» **Material for this exercise**
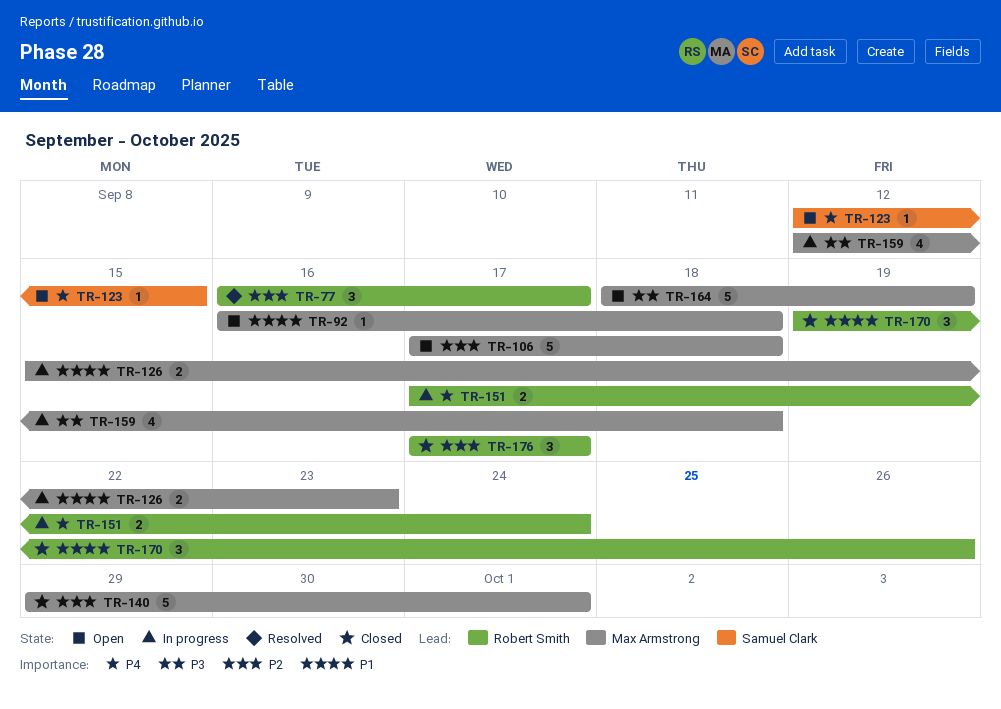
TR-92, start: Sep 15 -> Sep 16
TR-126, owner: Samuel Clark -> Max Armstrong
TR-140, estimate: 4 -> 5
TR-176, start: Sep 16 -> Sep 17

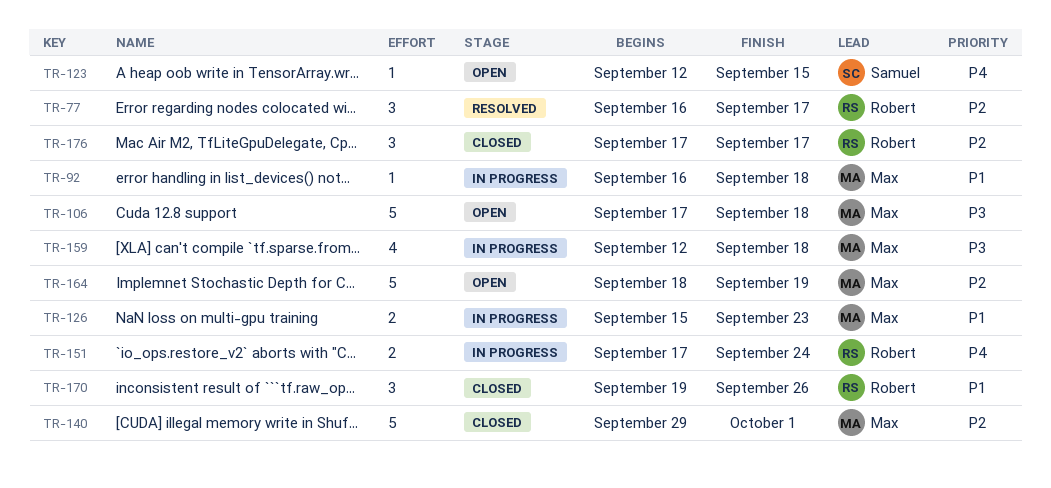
TR-92, status: Open -> In progress
TR-106, priority: P2 -> P3
TR-164, priority: P3 -> P2

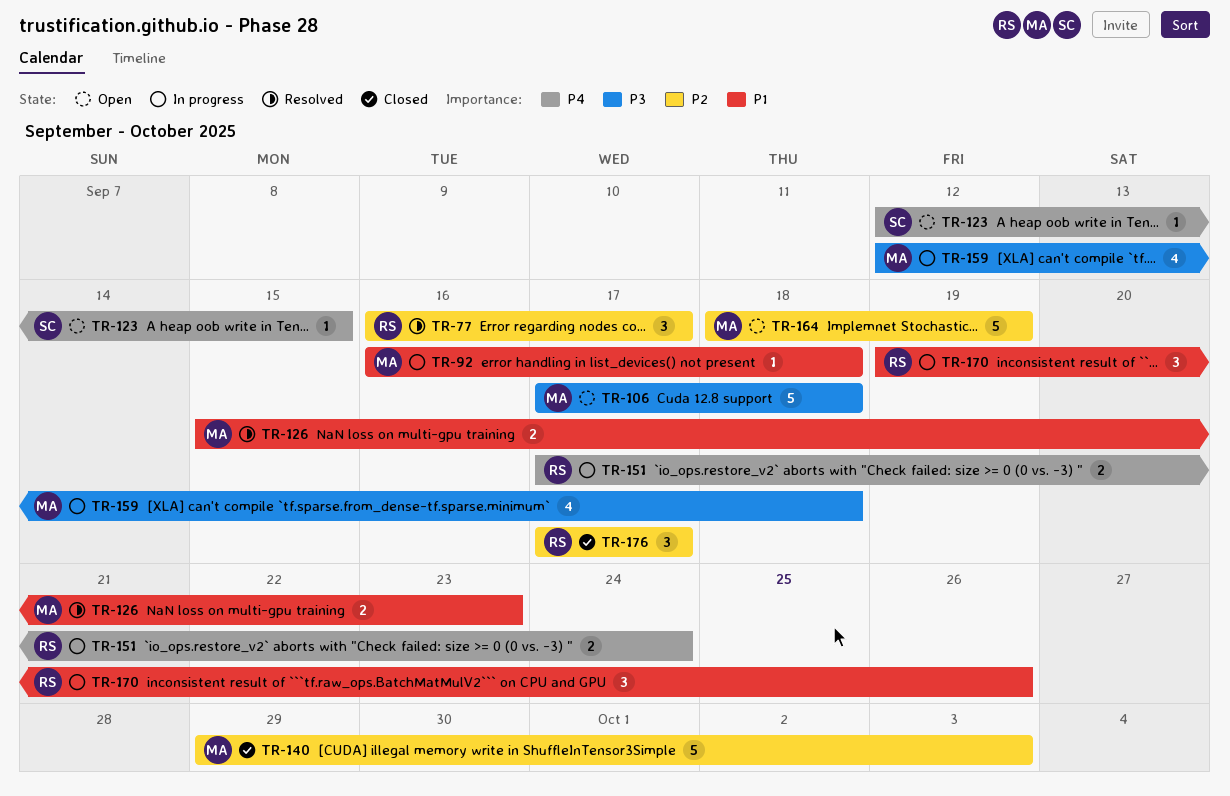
TR-126, status: In progress -> Resolved
TR-140, due: Oct 1 -> Oct 3
TR-170, status: Closed -> In progress

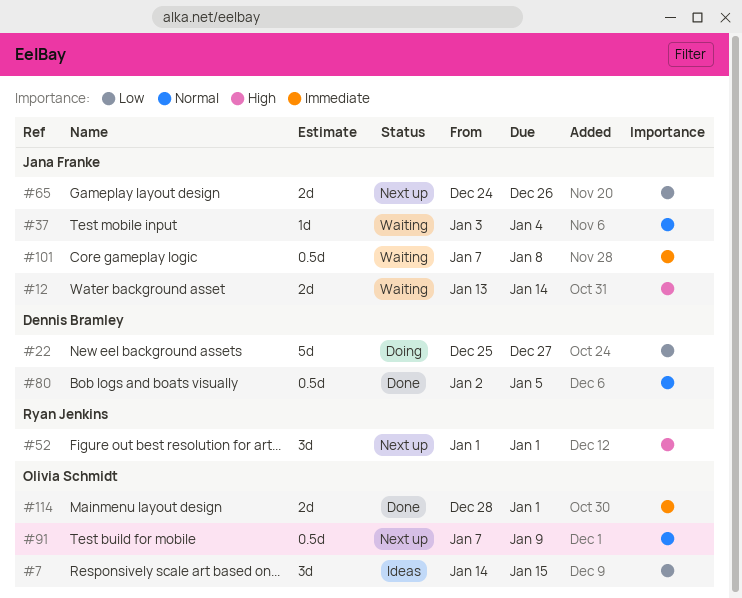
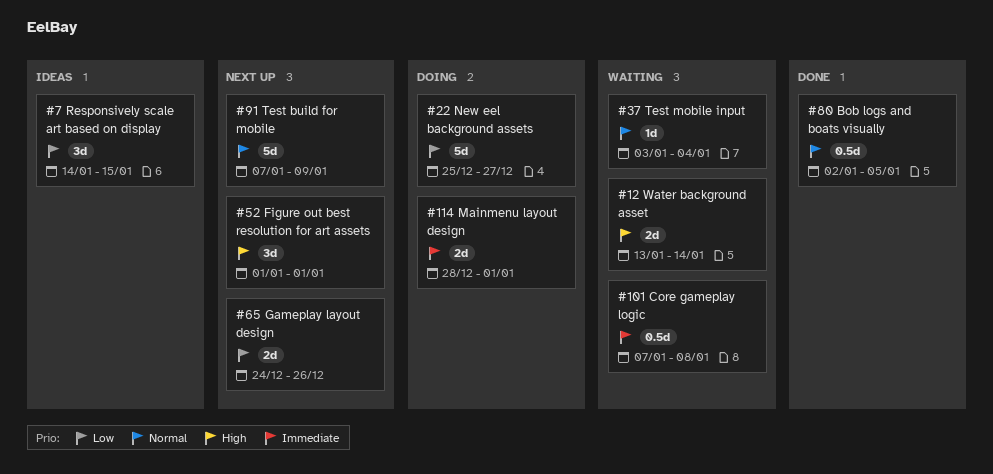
#91, estimate: 0.5d -> 5d
#114, status: Done -> Doing

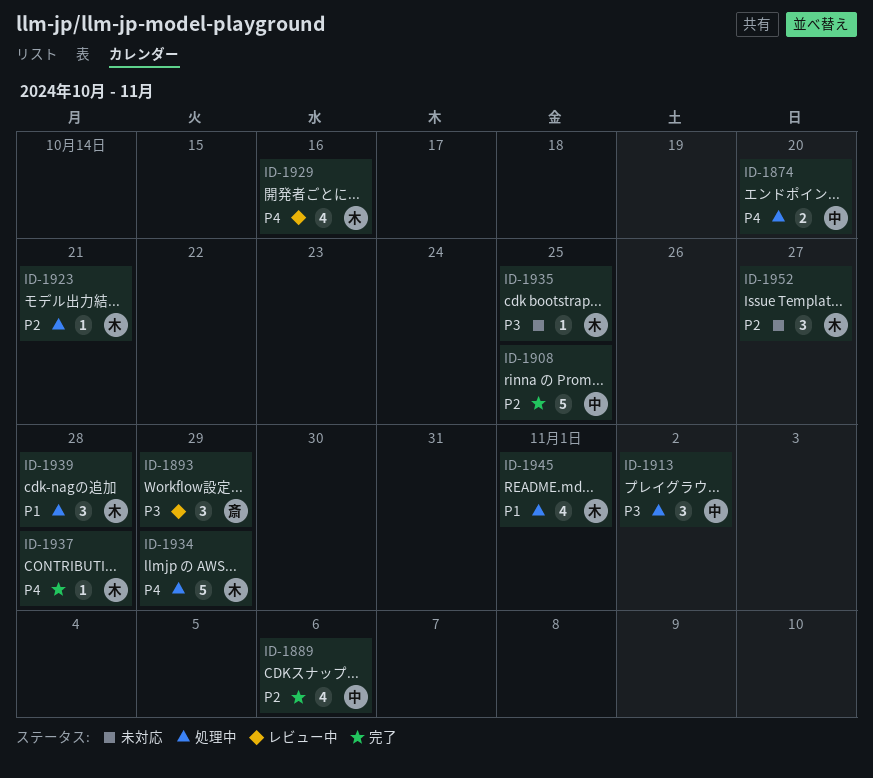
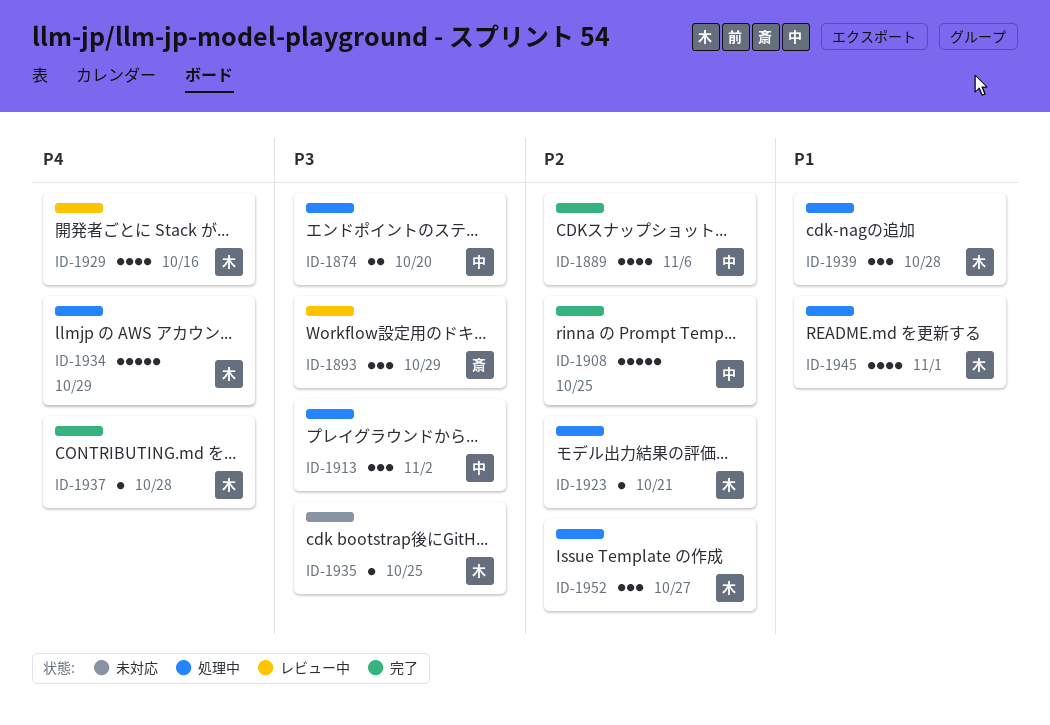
ID-1874, priority: P4 -> P3
ID-1952, status: 未対応 -> 処理中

» **The task**
Beginning with the line that has "TR-92, status: Open -> In progress", repeat each remaining line of the data above word for word, keeping pictures out.

» **Answer**
TR-92, status: Open -> In progress
TR-106, priority: P2 -> P3
TR-164, priority: P3 -> P2

TR-126, status: In progress -> Resolved
TR-140, due: Oct 1 -> Oct 3
TR-170, status: Closed -> In progress

#91, estimate: 0.5d -> 5d
#114, status: Done -> Doing

ID-1874, priority: P4 -> P3
ID-1952, status: 未対応 -> 処理中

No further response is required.